Pregnancy Fitness and Nutrition

Pregnancy Fitness and Nutrition

During pregnancy it is important that you get the right nutrients and energy needed to keep you and your growing baby healthy. Physical activity is also just as important when you’re pregnant as at any other time of life. When it comes to your diet, plan balanced meals. They should contain protein, carbohydrates, fats, vitamins, and minerals. This is no time for fad or low-calorie dieting. In fact, as a general rule, you need to consume about 350-450 more calories per day your second and third trimesters than before you became pregnant. You need these extra calories and nutrients so your baby can grow normally.

Physical activity is just as important when you’re pregnant as at any other time of life. Discuss a fitness program with your doctor, including fitness videos or online programs.

If you haven’t been exercising regularly, your doctor may suggest a moderate walking or swimming regimen, prenatal yoga, or Pilates classes. Take it slowly during the first few workouts—even five to ten minutes a day is beneficial and a good place to start. Drink plenty of water while working out, and avoid activity with jumping or jarring movements. If you are already physically active, certainly maintain the level of activity you’re comfortable with, but also listen to your body, and be willing to slow down when you need to.

FAQs about Pregnancy Fitness and Nutrition

Q. How do I know the workouts are safe for me? How do I start the program? Is exercise safe during pregnancy?

A. It’s important to discuss exercise with your obstetrician or another member of your health care team before starting any new exercise program. In most cases, exercise is safe during pregnancy. You will usually find it is even recommended. Typically, if you were physically active before you were pregnant, it is likely safe to remain active during pregnancy. More than likely, your healthcare provider will tell you to remain active, as long as it is comfortable and there are no other health conditions suggesting otherwise.

Q. Why is nutrition during pregnancy important?

A. Eating well is one of the best things you can do during pregnancy. Good nutrition helps you handle the extra demands on your body as your pregnancy progresses. The goal is to balance getting enough nutrients to support the growth of your foetus and maintaining a healthy weight.

Q. What are the benefits of exercising during pregnancy?

A. Here are a few:

  • Helps reduce backaches, constipation, bloating, and swelling
  • Potential increases your energy levels
  • May boost your mood
  • May help prevent, or treat, gestational diabetes
  • Helps you sleep better
  • Promotes muscle tone, strength, and endurance
  • Regular activity also helps keep you fit during pregnancy and may improve your labor, delivery, and post-baby healing.

Q. What chances occur in the body during pregnancy that can affect my exercise routine?

A. Your body goes through many changes during pregnancy, from hormonal and emotional to downright physical. The below are a few things that will change or feel different when engaging in physical activity while pregnant.
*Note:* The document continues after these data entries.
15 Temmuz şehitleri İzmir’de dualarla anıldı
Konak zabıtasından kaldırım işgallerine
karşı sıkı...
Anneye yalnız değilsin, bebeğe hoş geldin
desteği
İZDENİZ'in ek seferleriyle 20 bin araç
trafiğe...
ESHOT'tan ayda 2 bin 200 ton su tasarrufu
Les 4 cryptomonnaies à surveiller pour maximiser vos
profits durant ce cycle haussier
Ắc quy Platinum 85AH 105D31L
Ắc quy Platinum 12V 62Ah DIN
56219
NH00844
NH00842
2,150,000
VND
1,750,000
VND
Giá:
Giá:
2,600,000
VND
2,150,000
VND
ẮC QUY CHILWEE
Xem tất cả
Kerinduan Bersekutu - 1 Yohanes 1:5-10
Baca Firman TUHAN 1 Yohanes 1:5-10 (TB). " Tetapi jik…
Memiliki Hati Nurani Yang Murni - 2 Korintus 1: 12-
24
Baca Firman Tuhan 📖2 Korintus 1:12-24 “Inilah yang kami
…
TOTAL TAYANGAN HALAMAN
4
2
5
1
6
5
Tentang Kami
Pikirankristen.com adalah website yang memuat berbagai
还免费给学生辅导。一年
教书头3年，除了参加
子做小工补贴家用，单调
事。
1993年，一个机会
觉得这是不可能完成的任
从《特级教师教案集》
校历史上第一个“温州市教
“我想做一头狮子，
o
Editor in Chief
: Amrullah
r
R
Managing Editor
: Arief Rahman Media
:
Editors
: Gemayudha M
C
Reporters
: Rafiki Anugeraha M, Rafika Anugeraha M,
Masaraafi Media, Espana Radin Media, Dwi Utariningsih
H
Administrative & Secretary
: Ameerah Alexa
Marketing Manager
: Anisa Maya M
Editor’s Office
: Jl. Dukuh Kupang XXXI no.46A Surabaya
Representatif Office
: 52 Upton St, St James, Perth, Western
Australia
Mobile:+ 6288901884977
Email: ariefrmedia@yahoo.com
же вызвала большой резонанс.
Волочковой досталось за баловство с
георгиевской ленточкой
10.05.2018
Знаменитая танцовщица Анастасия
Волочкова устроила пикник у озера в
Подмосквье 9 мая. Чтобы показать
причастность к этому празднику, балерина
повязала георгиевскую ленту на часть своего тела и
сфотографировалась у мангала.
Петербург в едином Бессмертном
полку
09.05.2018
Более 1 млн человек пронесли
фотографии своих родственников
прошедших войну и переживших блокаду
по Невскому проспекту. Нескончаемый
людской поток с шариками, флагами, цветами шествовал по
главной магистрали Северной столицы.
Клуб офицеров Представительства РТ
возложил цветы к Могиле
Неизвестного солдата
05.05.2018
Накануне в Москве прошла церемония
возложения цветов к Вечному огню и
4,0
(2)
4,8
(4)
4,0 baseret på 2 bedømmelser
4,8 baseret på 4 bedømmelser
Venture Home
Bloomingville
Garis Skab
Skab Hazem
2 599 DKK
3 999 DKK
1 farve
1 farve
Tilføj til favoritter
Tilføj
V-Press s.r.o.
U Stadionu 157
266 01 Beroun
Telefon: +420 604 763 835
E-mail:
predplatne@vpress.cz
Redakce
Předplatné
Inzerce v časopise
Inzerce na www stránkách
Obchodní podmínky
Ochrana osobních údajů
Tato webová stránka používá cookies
  • Joints—The hormone relaxin which is made during pregnancy causes the ligaments that support your joints to become relaxed. This makes the joints more mobile putting them at increased risk of injury. Be cautious or avoid jerky, bouncy, or high-impact motions that can increase the stress on the joints.
  • Balance—During pregnancy, the extra weight in the front of your body shifts your centre of gravity. This places stress on joints and muscles, especially those in your pelvis and low back. Because you are less stable and more likely to lose your balance, you are at greater risk of falling.
  • Breathing—When you exercise, oxygen and blood flow are directed to your muscles and away from other areas of your body. While you are pregnant, your need for oxygen increases. As your belly grows, you may become short of breath more easily because of increased pressure of the uterus on the diaphragm (a muscle that aids in breathing). These changes may affect your ability to do strenuous exercise, and you may need to modify or regress an exercise in order to breathe properly.

Q. What precautions should I take while exercising during pregnancy?

A. There are a few precautions that pregnant women should keep in mind during exercise:

  • Stay hydrated
  • Avoid standing still as being motionless for extended periods can cause blood to pool in legs and feet.
  • Avoid laying on your back for a long time, as the uterus presses on the large vein that returns blood to your heart. You can lie on your back tilting slightly to the left by placing a wedge pillow.
  • Wearing supportive clothing, such as a supportive bra and a belly support may reduce discomfort

Q. Are there any situations that may arise during pregnancy that would require me to stop working out?

A. Yes, if any of the following conditions arise during your pregnancy you should stop exercising immediately and speak to your doctor:

  • Vaginal bleeding
  • Headache or visual disturbance
  • Dyspnea prior to exertion
  • Muscle weakness
  • Dizziness or faintness
  • Amniotic fluid leakage
  • Unexplained abdominal pain
  • Swelling of ankles, hands, or face
  • Swelling, pain, and redness in the calf of one leg
  • Preterm labor, persistent contractions (> 6-8/h)
  • Decreased foetal movement

Q. How can I get enough water during pregnancy?

A. Drink throughout the day, not just when you are thirsty. Aim for 8 to 12 cups of water a day during pregnancy. Power packed liquids like soups, smoothy, buttermilk, etc. can also help.